▸ **TEXTO EXTRAÍDO**:
A ditadura militar foi claramente anticatólica, apesar da enorme contribuição que a Igreja Católica dera para a concretização do golpe de Estado com as rumorosas Marchas da Família com Deus pela Liberdade, um clamor de multidões na rua em favor da deposição do presidente Goulart. Tanto a Igreja Católica quanto as igrejas protestantes estavam interiormente divididas, parcelas das próprias hierarquias sensibilizadas pela miséria, pelas injustiças, pela falta de liberdade, pelo colonialismo. Nascia já em meados dos anos cinquenta uma visão moral e religiosa da política, que teria repercussões na África e na América Latina. A Confederação Evangélica do Brasil chegara a lançar um documento sobre “A Responsabilidade Social das Igrejas”, um apelo a que seus fiéis abandonassem o confinamento em que viviam, nas respectivas igrejas, alheias aos sindicatos e à política.

Mesmo naqueles em cuja boca o discurso era radical, a demanda social e política, no fundo era conformista. A demanda de reforma agrária embutia uma demanda de extensão dos direitos trabalhistas ao campo. O que aparecia como luta pelo socialismo, era na verdade uma luta pela superação capitalista do capitalismo retrógrado e colonial. Pouco tempo depois do golpe, veio ao Brasil para uma conferência na Fiesp o subsecretário de Estado americano, Walt Rostow. Sua conferência foi para defender a melhora no nível de renda da população rural pobre para que houvesse uma ampliação significativa do mercado interno, o único modo de incrementar a industrialização do País. Ora, isso não era muito diferente do que as esquerdas haviam defendido antes do golpe. A diferença estava na organização política da mudança e não na mudança pretendida. As esquerdas, com Jango, queriam isso e queriam uma reforma agrária. A ditadura também.

▸ **O QUE SE PEDE**:
Resuma em duas frases o texto sobre a ditadura militar e as igrejas.

▸ **DADOS FORNECIDOS**:
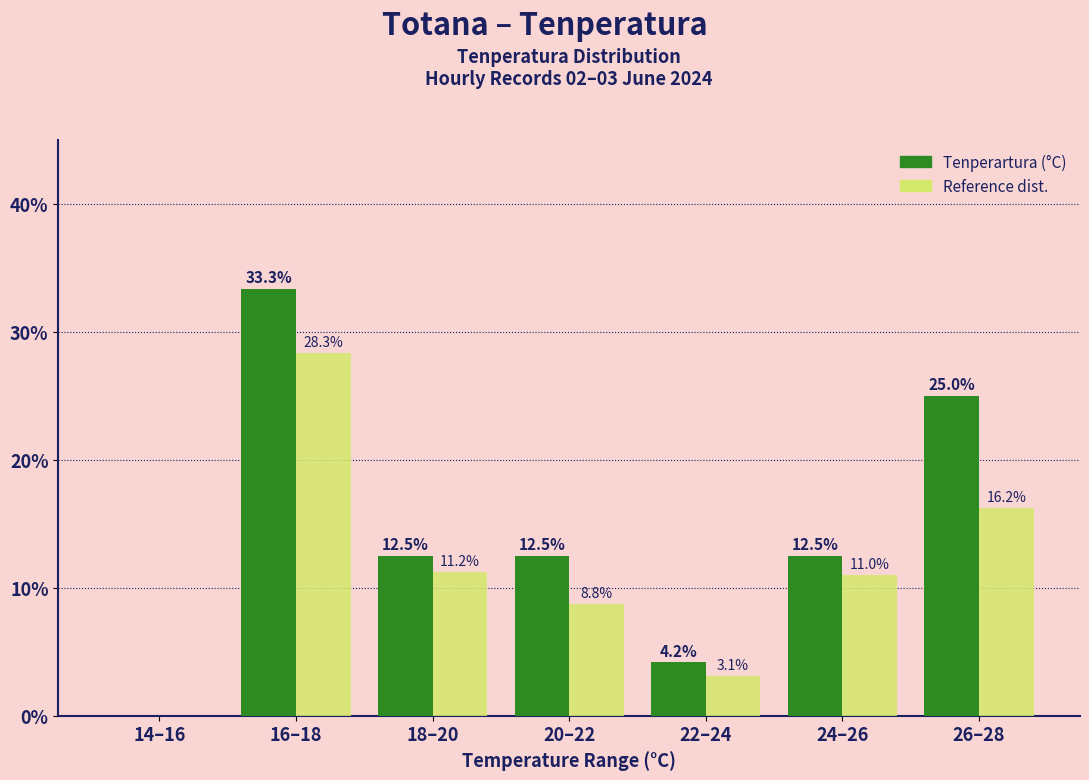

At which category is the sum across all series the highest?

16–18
--
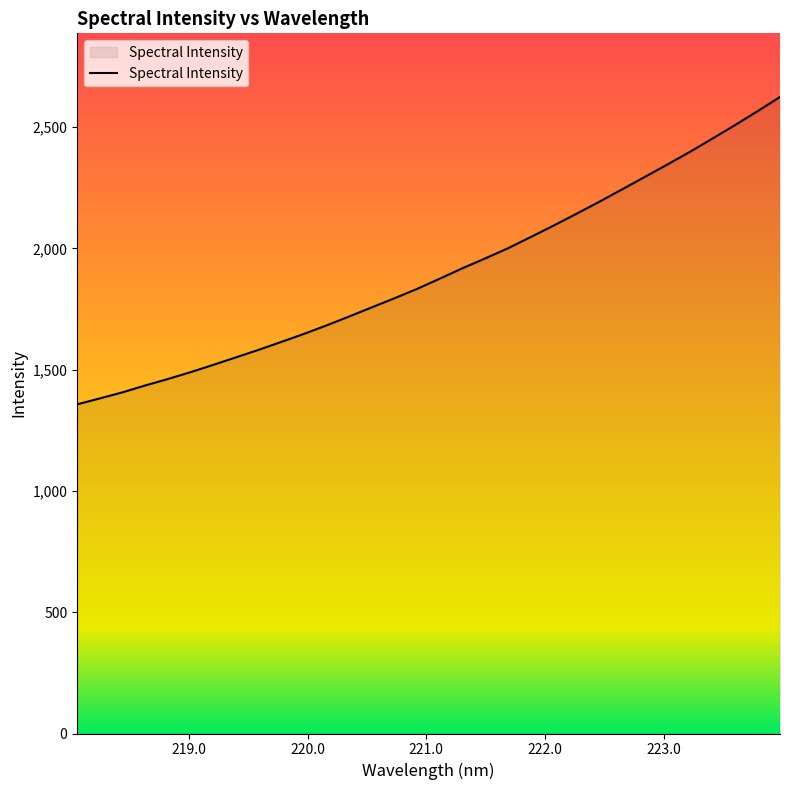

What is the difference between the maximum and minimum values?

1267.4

▸ **RESULTADO DO EXERCÍCIO**:
A ditadura militar foi anticatólica, embora a Igreja Católica tivesse contribuído para o golpe com as Marchas da Família com Deus pela Liberdade, e tanto a Igreja Católica quanto as igrejas protestantes estavam divididas internamente, com parte das hierarquias sensibilizada pela miséria e pelas injustiças. Pouco depois do golpe, Walt Rostow defendeu na Fiesp a melhora da renda da população rural pobre para ampliar o mercado interno, o que não era muito diferente do que as esquerdas haviam defendido, pois a diferença estava na organização política da mudança e não na mudança pretendida.